● **WHAT IS REQUIRED**:
Go through the entries below, count every line with the string "main", and answer with only that number.
****************
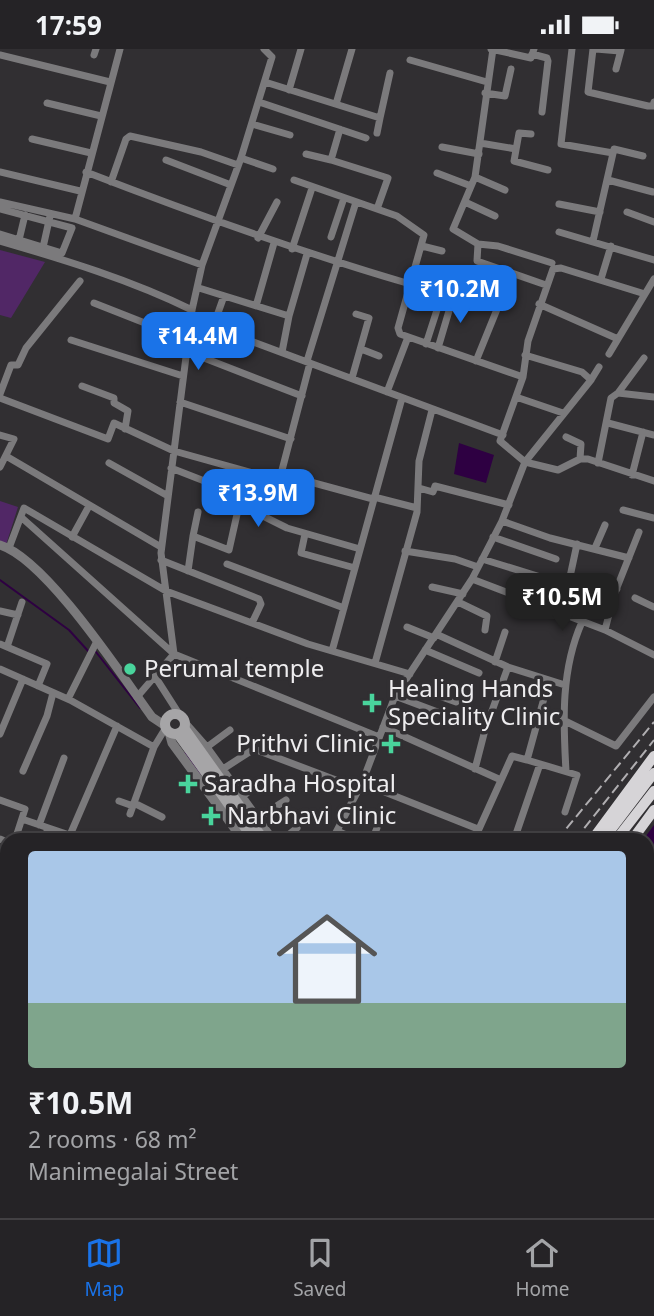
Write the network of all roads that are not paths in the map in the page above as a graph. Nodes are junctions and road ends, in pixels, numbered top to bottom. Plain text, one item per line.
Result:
1 (120, 49) edge
2 (264, 49) edge
3 (301, 49) edge
4 (352, 49) edge
5 (492, 49) edge
6 (572, 49) edge
7 (595, 49) edge
8 (620, 50) edge
9 (533, 52) edge
10 (0, 54) edge
11 (410, 60) dead end
12 (616, 68) dead end
13 (511, 69) dead end
14 (390, 72) dead end
15 (110, 82) junction
16 (265, 82) junction
17 (486, 82) junction
18 (289, 90) junction
19 (485, 93) junction
20 (259, 102) junction
21 (654, 102) edge
22 (47, 103) dead end
23 (336, 104) junction
24 (542, 112) dead end
25 (101, 115) junction
26 (380, 118) junction
27 (252, 124) junction
28 (340, 129) junction
29 (377, 132) dead end
30 (531, 134) dead end
31 (290, 135) dead end
32 (366, 138) dead end
33 (32, 139) dead end
34 (480, 143) junction
35 (442, 147) dead end
36 (516, 149) junction
37 (91, 153) junction
38 (613, 153) junction
39 (306, 154) dead end
40 (479, 154) junction
41 (643, 156) dead end
42 (166, 160) dead end
43 (331, 160) junction
44 (239, 162) junction
45 (272, 169) dead end
46 (548, 170) dead end
47 (0, 172) edge
48 (86, 172) junction
49 (437, 173) dead end
50 (475, 177) junction
51 (294, 180) dead end
52 (608, 180) junction
53 (111, 182) junction
54 (231, 185) junction
55 (471, 186) junction
56 (312, 188) junction
57 (505, 190) dead end
58 (80, 191) junction
59 (653, 191) edge
60 (344, 198) junction
61 (277, 202) dead end
62 (356, 202) junction
63 (464, 202) junction
64 (559, 204) dead end
65 (0, 208) edge
66 (377, 209) junction
67 (600, 212) junction
68 (627, 212) dead end
69 (25, 215) junction
70 (495, 216) dead end
71 (50, 217) junction
72 (75, 219) junction
73 (219, 219) junction
74 (654, 222) edge
75 (559, 232) dead end
76 (0, 234) edge
77 (258, 237) junction
78 (331, 237) dead end
79 (19, 240) junction
80 (0, 241) edge
81 (593, 241) junction
82 (274, 243) junction
83 (478, 244) junction
84 (422, 246) junction
85 (611, 246) junction
86 (292, 249) junction
87 (43, 250) junction
88 (442, 251) dead end
89 (307, 254) junction
90 (654, 260) edge
91 (337, 263) junction
92 (552, 263) dead end
93 (202, 265) junction
94 (601, 279) junction
95 (654, 279) edge
96 (80, 281) dead end
97 (446, 282) dead end
98 (410, 284) junction
99 (546, 285) junction
100 (199, 288) junction
101 (454, 294) dead end
102 (645, 294) junction
103 (224, 296) junction
104 (502, 297) dead end
105 (94, 303) dead end
106 (539, 304) junction
107 (256, 306) junction
108 (192, 310) junction
109 (356, 314) dead end
110 (289, 316) junction
111 (408, 337) junction
112 (618, 339) junction
113 (71, 340) dead end
114 (188, 340) junction
115 (426, 344) junction
116 (438, 348) junction
117 (361, 349) junction
118 (186, 351) junction
119 (282, 352) junction
120 (609, 354) dead end
121 (525, 355) junction
122 (379, 356) dead end
123 (644, 358) dead end
124 (477, 361) junction
125 (308, 362) junction
126 (598, 367) dead end
127 (183, 376) junction
128 (523, 377) junction
129 (352, 378) junction
130 (590, 380) junction
131 (82, 386) dead end
132 (387, 392) junction
133 (618, 393) junction
134 (0, 396) edge
135 (302, 396) junction
136 (516, 397) junction
137 (654, 397) edge
138 (402, 398) junction
139 (180, 402) junction
140 (432, 410) junction
141 (563, 413) junction
142 (608, 423) junction
143 (125, 429) junction
144 (643, 432) junction
145 (0, 435) edge
146 (503, 435) junction
147 (654, 435) edge
148 (566, 437) dead end
149 (291, 439) junction
150 (174, 451) junction
151 (6, 456) junction
152 (580, 459) junction
153 (109, 463) dead end
154 (525, 463) junction
155 (598, 463) junction
156 (0, 467) edge
157 (172, 468) junction
158 (256, 474) dead end
159 (632, 475) junction
160 (654, 481) edge
161 (419, 488) junction
162 (168, 496) junction
163 (373, 498) junction
164 (240, 501) junction
165 (509, 505) junction
166 (89, 506) junction
167 (417, 508) junction
168 (623, 510) dead end
169 (198, 512) dead end
170 (21, 517) junction
171 (654, 518) edge
172 (502, 521) junction
173 (605, 526) dead end
174 (639, 533) dead end
175 (305, 534) junction
176 (193, 536) junction
177 (72, 537) junction
178 (493, 537) junction
179 (578, 544) junction
180 (5, 546) edge
181 (161, 547) junction
182 (595, 548) junction
183 (360, 549) junction
184 (405, 551) junction
185 (556, 558) dead end
186 (629, 558) junction
187 (162, 560) junction
188 (480, 563) junction
189 (226, 564) dead end
190 (355, 568) junction
191 (188, 571) junction
192 (573, 576) junction
193 (472, 579) junction
194 (547, 579) dead end
195 (432, 587) dead end
196 (617, 589) junction
197 (166, 591) junction
198 (463, 594) junction
199 (635, 598) dead end
200 (22, 603) dead end
201 (458, 603) junction
202 (654, 607) edge
203 (345, 608) junction
204 (0, 611) edge
205 (562, 614) junction
206 (18, 615) junction
207 (582, 622) junction
208 (252, 623) junction
209 (407, 627) dead end
210 (485, 630) dead end
211 (605, 630) junction
212 (505, 632) dead end
213 (435, 636) junction
214 (97, 641) junction
215 (4, 645) edge
216 (425, 650) junction
217 (332, 651) junction
218 (174, 654) junction
219 (654, 655) edge
220 (495, 662) junction
221 (375, 663) junction
222 (508, 667) junction
223 (0, 669) edge
224 (479, 673) dead end
225 (410, 674) junction
226 (156, 678) junction
227 (23, 679) junction
228 (549, 680) junction
229 (404, 683) junction
230 (38, 685) junction
231 (565, 685) junction
232 (53, 693) junction
233 (395, 696) junction
234 (654, 697) edge
235 (68, 699) junction
236 (141, 702) junction
237 (456, 702) dead end
238 (451, 717) dead end
239 (563, 720) junction
240 (117, 726) junction
241 (175, 726) junction
242 (383, 727) junction
243 (230, 730) dead end
244 (0, 734) edge
245 (379, 737) junction
246 (154, 747) junction
247 (207, 747) junction
248 (654, 756) edge
249 (64, 758) dead end
250 (527, 760) junction
251 (540, 764) junction
252 (223, 769) junction
253 (475, 769) junction
254 (23, 771) dead end
255 (566, 771) junction
256 (654, 773) edge
257 (265, 779) dead end
258 (500, 780) junction
259 (360, 786) junction
260 (654, 791) edge
261 (243, 796) junction
262 (0, 800) edge
263 (286, 800) dead end
264 (119, 801) dead end
265 (133, 808) junction
266 (654, 810) edge
267 (565, 812) dead end
268 (240, 816) junction
269 (162, 817) dead end
270 (258, 818) junction
271 (22, 819) junction
272 (39, 825) junction
273 (48, 828) junction
274 (297, 828) dead end
275 (377, 828) dead end
276 (478, 829) junction
277 (337, 831) joint
278 (17, 833) edge
279 (46, 833) edge
280 (64, 833) edge
281 (71, 833) edge
282 (238, 833) edge
283 (250, 833) edge
284 (257, 833) edge
285 (269, 833) edge
286 (291, 833) edge
287 (342, 833) edge
288 (375, 833) edge
289 (477, 833) edge
290 (516, 833) edge
291 (597, 833) edge
292 (608, 833) edge
293 (621, 833) edge
294 (637, 833) edge

1 - 15 street
2 - 16 street
3 - 18 street
4 - 23 street
5 - 9 street
5 - 17 street
6 - 38 street
7 - 8 street
7 - 21 street
8 - 12 street
9 - 24 street
10 - 15 street
11 - 17 street
13 - 19 street
14 - 26 street
15 - 25 street
16 - 18 street
16 - 20 street
17 - 19 street
18 - 23 street
19 - 34 street
20 - 27 street
20 - 28 street
22 - 25 street
23 - 26 street
25 - 37 street
26 - 29 street
27 - 31 street
27 - 44 street
28 - 32 street
28 - 43 street
30 - 36 street
33 - 37 street
34 - 36 street
34 - 40 street
35 - 40 street
36 - 46 street
37 - 48 street
38 - 41 street
38 - 52 street
39 - 43 street
40 - 50 street
42 - 54 street
43 - 66 street
44 - 45 street
44 - 53 street
44 - 54 street
47 - 58 street
48 - 53 street
48 - 58 street
49 - 55 street
50 - 55 street
50 - 57 street
51 - 56 street
52 - 59 street
52 - 67 street
53 - 73 street
54 - 73 street
55 - 63 street
56 - 60 street
56 - 86 street
58 - 72 street
60 - 62 street
60 - 78 street
61 - 77 street
62 - 66 street
62 - 91 street
63 - 70 street
63 - 83 street
64 - 67 street
65 - 69 street
65 - 71 street
66 - 84 street
67 - 81 street
68 - 74 street
69 - 71 street
69 - 79 street
71 - 72 street
71 - 87 street
71 - 87 street
72 - 93 street
73 - 77 street
73 - 93 street
75 - 81 street
76 - 79 street
77 - 82 street
79 - 87 street
80 - 87 street
81 - 85 street
82 - 86 street
82 - 107 street
83 - 92 street
83 - 99 street
84 - 88 street
84 - 98 street
85 - 90 street
85 - 94 street
86 - 89 street
87 - 108 street
89 - 91 street
89 - 110 street
91 - 98 street
91 - 125 street
93 - 100 street
94 - 99 street
94 - 102 street
95 - 102 street
96 - 134 street
97 - 115 street
98 - 111 street
99 - 106 street
100 - 103 street
100 - 108 street
101 - 116 street
102 - 112 street
103 - 107 street
103 - 119 street
104 - 124 street
105 - 114 street
106 - 112 street
106 - 121 street
107 - 110 street
108 - 114 street
109 - 117 street
110 - 119 street
111 - 115 street
111 - 132 street
112 - 120 street
113 - 127 street
114 - 118 street
115 - 116 street
116 - 124 street
117 - 122 street
117 - 129 street
118 - 127 street
118 - 135 street
119 - 125 street
121 - 128 street
121 - 130 street
123 - 133 street
124 - 128 street
125 - 129 street
125 - 135 street
126 - 130 street
127 - 139 street
128 - 136 street
129 - 132 street
130 - 141 street
131 - 143 street
132 - 138 street
133 - 137 street
133 - 142 street
134 - 143 street
135 - 149 street
136 - 141 street
136 - 146 street
138 - 140 street
138 - 163 street
139 - 149 street
139 - 150 street
140 - 146 street
140 - 161 street
141 - 154 street
142 - 144 street
142 - 155 street
143 - 150 street
144 - 147 street
144 - 159 street
145 - 151 street
146 - 154 street
148 - 152 street
149 - 163 street
150 - 157 street
150 - 158 street
151 - 156 street
151 - 166 street
152 - 154 street
152 - 155 street
153 - 162 street
154 - 165 street
155 - 159 street
157 - 162 street
157 - 164 street
159 - 160 street
161 - 165 street
161 - 167 street
162 - 181 street
163 - 167 street
163 - 183 street
164 - 175 street
164 - 176 street
165 - 172 street
166 - 177 street
166 - 181 street
167 - 184 street
168 - 171 street
169 - 176 street
170 - 177 street
170 - 180 street
170 - 218 street
172 - 178 street
172 - 179 street
173 - 182 street
174 - 186 street
175 - 183 street
175 - 190 street
176 - 191 street
177 - 197 street
178 - 185 street
178 - 188 street
179 - 182 street
179 - 192 street
180 - 214 street
181 - 187 street
182 - 186 street
183 - 190 street
184 - 188 street
184 - 221 street
186 - 196 street
187 - 191 street
187 - 197 street
188 - 193 street
188 - 194 street
189 - 203 street
190 - 203 street
191 - 208 street
192 - 196 street
192 - 205 street
193 - 198 street
193 - 205 street
195 - 198 street
196 - 211 street
197 - 208 street
197 - 218 street
198 - 201 street
199 - 202 street
200 - 206 street
201 - 210 street
201 - 213 street
203 - 217 street
204 - 206 street
205 - 207 street
206 - 215 street
207 - 211 street
207 - 231 street
208 - 217 street
209 - 213 street
211 - 219 street
212 - 220 street
213 - 216 street
213 - 220 street
214 - 235 street
214 - 236 street
215 - 230 street
216 - 224 street
216 - 225 street
217 - 221 street
218 - 226 street
218 - 245 street
220 - 222 street
221 - 225 street
222 - 228 street
222 - 253 street
223 - 227 street
225 - 229 street
226 - 236 street
226 - 241 street
227 - 230 street
227 - 244 street
228 - 231 street
228 - 250 street
229 - 233 street
229 - 237 street
230 - 232 street
231 - 239 street
232 - 235 street
232 - 254 street
233 - 238 street
233 - 242 street
234 - 239 street
235 - 240 street
236 - 241 street
239 - 255 street
240 - 246 street
240 - 281 street
241 - 246 street
241 - 247 street
241 - 268 main road
241 - 282 street
242 - 245 street
242 - 253 street
243 - 247 street
245 - 259 street
246 - 265 street
247 - 252 street
248 - 291 highway
249 - 272 street
250 - 251 street
250 - 258 street
251 - 255 street
251 - 290 street
252 - 259 street
252 - 261 street
253 - 258 street
255 - 267 street
256 - 292 highway
257 - 261 street
258 - 276 street
259 - 276 street
259 - 277 street
260 - 293 highway
261 - 270 street
262 - 271 street
263 - 270 street
264 - 265 street
265 - 269 street
266 - 294 highway
268 - 283 main road
268 - 284 main road
270 - 285 street
271 - 272 street
271 - 278 street
272 - 273 street
273 - 279 street
273 - 280 street
274 - 286 street
275 - 288 street
276 - 289 street
277 - 287 street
****************
● **ANSWER SPACE**:
3